Bank of America (BAC) posted a $2.5 billion profit for the third quarter, gaining traction on new home loans, equity line growth, rising commercial loan balances and improved credit quality.
Still, the mega bank reported signs of strain from legacy mortgage issues.
The lender recorded a $2.5 billion, or 20 cent-a-share, profit on revenue of $21.7 billion for 3Q, which is up from $340 million, or zero cents per share, a year ago.
Looking at real estate — the division providing mortgage loans, refi products and home equity loans — the company saw a divisional net loss of $1 billion in 3Q, which compares to a year ago net loss of $857 million. The deeper hole suggests the segment is still bleeding money with revenue in the segment declining $1.5 billion from last year to $1.6 billion in 3Q.
Noninterest income for the unit also fell to $844 million – a $1.5 billion annual drop – attributed to lower servicing income and lower core production revenue, BofA said. The provision set aside to cover reps and warrants risk associated with mortgages also grew from $307 million last year to $323 million in the most recent quarter.
The good news is the overall provision for credit losses in the consumer real estate segment declined by $571 million from a year ago to a current set aside provision of $308 million. The drop is attributed to improving loan portfolio trends, resulting from higher home prices and the impact of regulatory guidance on the treatment of loans discharged through bankruptcy.
Lower default-servicing expenses benefitted the bank’s legacy asset services segment as well, with noninterest expenses falling to $3.4 billion, from $4.2 billion a year ago. This drop stems from a series of servicing staff reductions and business divestures. These declines were then partially offset by higher expenses in the home loan segment.
BofA funded $24.4 billion home loans and equity lines in the third quarter alone, and assisted another 97,000 homeowners with refinancing existing mortgages or funding new home purchases. During the period, 5,300 first-time homebuyers obtained a BofA mortgage – while a total of 32,000 mortgages were delivered to low- and moderate-income borrowers.
Of the funded first mortgages, 22% were for home purchases, while 78% involved refinancings.

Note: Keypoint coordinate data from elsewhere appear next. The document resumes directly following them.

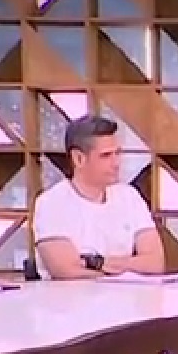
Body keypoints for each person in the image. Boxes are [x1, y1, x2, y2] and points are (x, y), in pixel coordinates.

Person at [31, 115, 166, 279]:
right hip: (74, 296)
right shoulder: (51, 203)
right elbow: (66, 271)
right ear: (78, 159)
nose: (116, 163)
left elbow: (155, 263)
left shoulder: (129, 196)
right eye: (106, 155)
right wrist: (130, 265)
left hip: (127, 294)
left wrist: (100, 263)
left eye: (117, 153)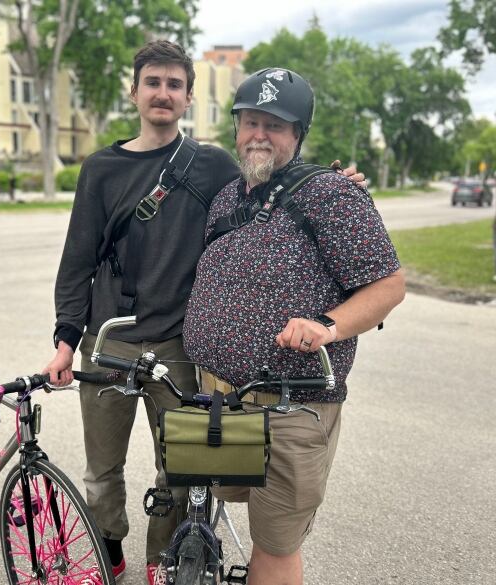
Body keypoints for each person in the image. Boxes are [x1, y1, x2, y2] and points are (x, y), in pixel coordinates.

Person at [43, 42, 366, 584]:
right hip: (110, 340)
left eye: (174, 84)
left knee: (182, 468)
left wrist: (336, 184)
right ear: (135, 91)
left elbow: (269, 185)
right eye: (152, 82)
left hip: (178, 347)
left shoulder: (213, 164)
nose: (162, 93)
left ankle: (161, 562)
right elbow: (77, 258)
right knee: (101, 469)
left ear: (188, 97)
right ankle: (109, 546)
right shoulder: (100, 168)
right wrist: (64, 338)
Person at [182, 68, 406, 585]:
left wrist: (327, 326)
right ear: (236, 128)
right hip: (216, 396)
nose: (259, 134)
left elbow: (388, 285)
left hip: (289, 404)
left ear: (298, 134)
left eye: (275, 125)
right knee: (209, 505)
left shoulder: (333, 195)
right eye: (250, 122)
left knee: (276, 542)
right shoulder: (227, 196)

Delinquent loans serviced by BofA also declined, with the legacy asset services devision reporting a 19% drop in the number of 60-plus day late mortgages. In fact, only 398,000 loans met this definition last quarter, down from 492,000 in 2Q and a steep 57% drop from 936,000 at the end of 3Q2012.
While BofA is working through loan delinquencies and seeing much improvement, mortgage issues remain on the litigation and regulatory front.
Overall, the firm’s noninterest expenses hit $16.4 billion in 3Q, down from $17.5 billion a year ago – a drop attributed to lower litigation costs and reduced expenses in the bank’s legacy assets and servicing business.
However, litigation expense remained at $1.1 billion in 3Q, up from $471 million in the second quarter — and a slight drop from $1.6 billion in the third quarter of last year.
The takeaway: BofA is not out of the woods just yet.
Among its routine risk dlsclosures, the firm noted that mortgage issues remain a part of "the inherent uncertainty of litigation," and it's expected to "continue in future periods."